If so Pythagoras has something to say.

Your divination works!

You took ux < uy, but that's ok. [Edited]

 

[haruspex]

Your divination works!

You took ux < uy, but that's ok. [Edited]

So it seems $2v=(\sqrt{1+u^2}-u+1)^2$, where u and v are the two ratios.
But how to prove it?
Maybe we can show that if at some time u and v satisfy that equation then the acceleration components ratio is also v.

 

[TSny]

So it seems $2v=(\sqrt{1+u^2}-u+1)^2$, where u and v are the two ratios.

This formula definitely works. I've tested it with several arbitrary choices of u1 and u2.

I noticed from the numerical solution that the decrease in speed of the block relative to plate 1 (from its initial speed relative to plate 1) equals the decrease in speed of the block relative to plate 2 (from its initial speed relative to plate 2). This holds at any instant of time.

So, the solution appears to follow from the following two statements:

(1) The final velocity of the block relative to plate 1 and the final velocity relative to plate 2 have opposite directions.
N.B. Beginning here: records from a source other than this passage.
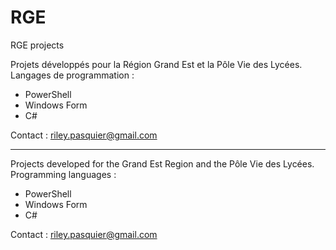 # RGE
RGE projects

Projets développés pour la Région Grand Est et la Pôle Vie des Lycées. </br>
Langages de programmation :
- PowerShell
- Windows Form
- C#

Contact : riley.pasquier@gmail.com

---

Projects developed for the Grand Est Region and the Pôle Vie des Lycées. </br>
Programming languages :
- PowerShell
- Windows Form
- C#

Contact : riley.pasquier@gmail.com
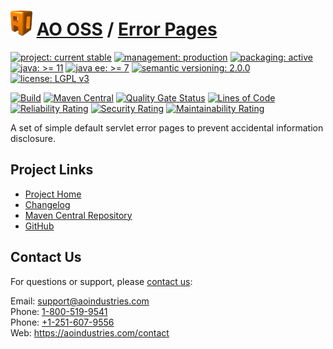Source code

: # [<img src="ao-logo.png" alt="AO Logo" width="35" height="40">](https://github.com/ao-apps) [AO OSS](https://github.com/ao-apps/ao-oss) / [Error Pages](https://github.com/ao-apps/ao-error-pages)

[![project: current stable](https://oss.aoapps.com/ao-badges/project-current-stable.svg)](https://aoindustries.com/life-cycle#project-current-stable)
[![management: production](https://oss.aoapps.com/ao-badges/management-production.svg)](https://aoindustries.com/life-cycle#management-production)
[![packaging: active](https://oss.aoapps.com/ao-badges/packaging-active.svg)](https://aoindustries.com/life-cycle#packaging-active)  
[![java: &gt;= 11](https://oss.aoapps.com/ao-badges/java-11.svg)](https://docs.oracle.com/en/java/javase/11/)
[![java ee: &gt;= 7](https://oss.aoapps.com/ao-badges/javaee-7.svg)](https://docs.oracle.com/javaee/7/)
[![semantic versioning: 2.0.0](https://oss.aoapps.com/ao-badges/semver-2.0.0.svg)](http://semver.org/spec/v2.0.0.html)
[![license: LGPL v3](https://oss.aoapps.com/ao-badges/license-lgpl-3.0.svg)](https://www.gnu.org/licenses/lgpl-3.0)

[![Build](https://github.com/ao-apps/ao-error-pages/workflows/Build/badge.svg?branch=master)](https://github.com/ao-apps/ao-error-pages/actions?query=workflow%3ABuild)
[![Maven Central](https://maven-badges.herokuapp.com/maven-central/com.aoapps/ao-error-pages/badge.svg)](https://maven-badges.herokuapp.com/maven-central/com.aoapps/ao-error-pages)
[![Quality Gate Status](https://sonarcloud.io/api/project_badges/measure?branch=master&project=com.aoapps%3Aao-error-pages&metric=alert_status)](https://sonarcloud.io/dashboard?branch=master&id=com.aoapps%3Aao-error-pages)
[![Lines of Code](https://sonarcloud.io/api/project_badges/measure?branch=master&project=com.aoapps%3Aao-error-pages&metric=ncloc)](https://sonarcloud.io/component_measures?branch=master&id=com.aoapps%3Aao-error-pages&metric=ncloc)  
[![Reliability Rating](https://sonarcloud.io/api/project_badges/measure?branch=master&project=com.aoapps%3Aao-error-pages&metric=reliability_rating)](https://sonarcloud.io/component_measures?branch=master&id=com.aoapps%3Aao-error-pages&metric=Reliability)
[![Security Rating](https://sonarcloud.io/api/project_badges/measure?branch=master&project=com.aoapps%3Aao-error-pages&metric=security_rating)](https://sonarcloud.io/component_measures?branch=master&id=com.aoapps%3Aao-error-pages&metric=Security)
[![Maintainability Rating](https://sonarcloud.io/api/project_badges/measure?branch=master&project=com.aoapps%3Aao-error-pages&metric=sqale_rating)](https://sonarcloud.io/component_measures?branch=master&id=com.aoapps%3Aao-error-pages&metric=Maintainability)

A set of simple default servlet error pages to prevent accidental information disclosure.

## Project Links
* [Project Home](https://oss.aoapps.com/error-pages/)
* [Changelog](https://oss.aoapps.com/error-pages/changelog)
* [Maven Central Repository](https://central.sonatype.com/search?namespace=com.aoapps&q=a%3Aao-error-pages)
* [GitHub](https://github.com/ao-apps/ao-error-pages)

## Contact Us
For questions or support, please [contact us](https://aoindustries.com/contact):

Email: [support@aoindustries.com](mailto:support@aoindustries.com)  
Phone: [1-800-519-9541](tel:1-800-519-9541)  
Phone: [+1-251-607-9556](tel:+1-251-607-9556)  
Web: https://aoindustries.com/contact
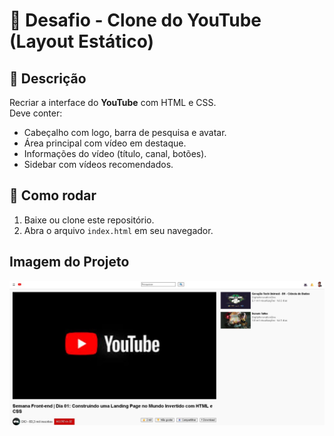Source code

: # 🎯 Desafio - Clone do YouTube (Layout Estático)

## 📌 Descrição
Recriar a interface do **YouTube** com HTML e CSS.  
Deve conter:
- Cabeçalho com logo, barra de pesquisa e avatar.
- Área principal com vídeo em destaque.
- Informações do vídeo (título, canal, botões).
- Sidebar com vídeos recomendados.

## 🚀 Como rodar
1. Baixe ou clone este repositório.
2. Abra o arquivo `index.html` em seu navegador.

## Imagem do Projeto
![Youtube](assets/image/fotoprojeto.jpg)
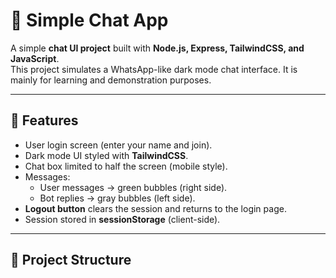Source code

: # 💬 Simple Chat App

A simple **chat UI project** built with **Node.js, Express, TailwindCSS, and JavaScript**.  
This project simulates a WhatsApp-like dark mode chat interface. It is mainly for learning and demonstration purposes.

---

## 🚀 Features
- User login screen (enter your name and join).
- Dark mode UI styled with **TailwindCSS**.
- Chat box limited to half the screen (mobile style).
- Messages:
  - User messages → green bubbles (right side).
  - Bot replies → gray bubbles (left side).
- **Logout button** clears the session and returns to the login page.
- Session stored in **sessionStorage** (client-side).

---

## 📂 Project Structure
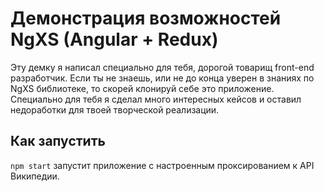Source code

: # Демонстрация возможностей NgXS (Angular + Redux)

Эту демку я написал специально для тебя, дорогой товарищ front-end разработчик.
Если ты не знаешь, или не до конца уверен в знаниях по NgXS библиотеке, то скорей клонируй себе это приложение.
Специально для тебя я сделал много интересных кейсов и оставил недоработки для твоей творческой реализации.

## Как запустить
`npm start` запустит приложение с настроенным проксированием к API Википедии.

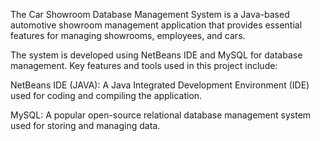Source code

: The Car Showroom Database Management System is a Java-based automotive showroom management application that provides essential features for managing showrooms, employees, and cars. 

The system is developed using NetBeans IDE and MySQL for database management. Key features and tools used in this project include:

NetBeans IDE (JAVA): A Java Integrated Development Environment (IDE) used for coding and compiling the application.

MySQL: A popular open-source relational database management system used for storing and managing data.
(2) The block decreases its speed relative to plate 1 by the same amount relative to plate 2.

The first statement follows easily from the fact that the final net force on the block must be zero.

I'm not yet understanding why the second statement holds.

 

[kekpillangok]

(2) The block decreases its speed relative to plate 1 by the same amount relative to plate 2.

Can we explain this from the fact that, at each instant, there are acceleration vectors of equal magnitude along the directions of the velocities relative to plate 1 and plate 2?

 

[TSny]

Can we explain this from the fact that, at each instant, there are acceleration vectors of equal magnitude along the directions of the velocities relative to plate 1 and plate 2?

Yes. I think that's it!

The two friction forces are represented by f. $\vec W_1$ is the velocity of the block relative to plate 1 and $\vec W_2$ is the velocity relative to plate 2.

It should be clear that Fnet makes the same angle to $\vec W_1$ as it does to $\vec W_2$. So, the rate of change of $|\vec W_1|$ equals the rate of change of $|\vec W_2|$.

 

[haruspex]

So, the rate of change of $|\vec W_1|$ equals the rate of change of $|\vec W_2|$.

Took me a while to get that last step. Need to consider infinitesimal changes, yes? If the magnitude of the velocity change is dv then the change in magnitude of each relative velocity approximates $dv\cos(\theta)$.

 

[TSny]

Took me a while to get that last step. Need to consider infinitesimal changes, yes? If the magnitude of the velocity change is dv then the change in magnitude of each relative velocity approximates dvcos⁡(θ).

Yes. At each instant of time, the speeds W1 and W2 are decreasing at the same rate.

Thus, the overall changes ΔW1 and ΔW2 are equal.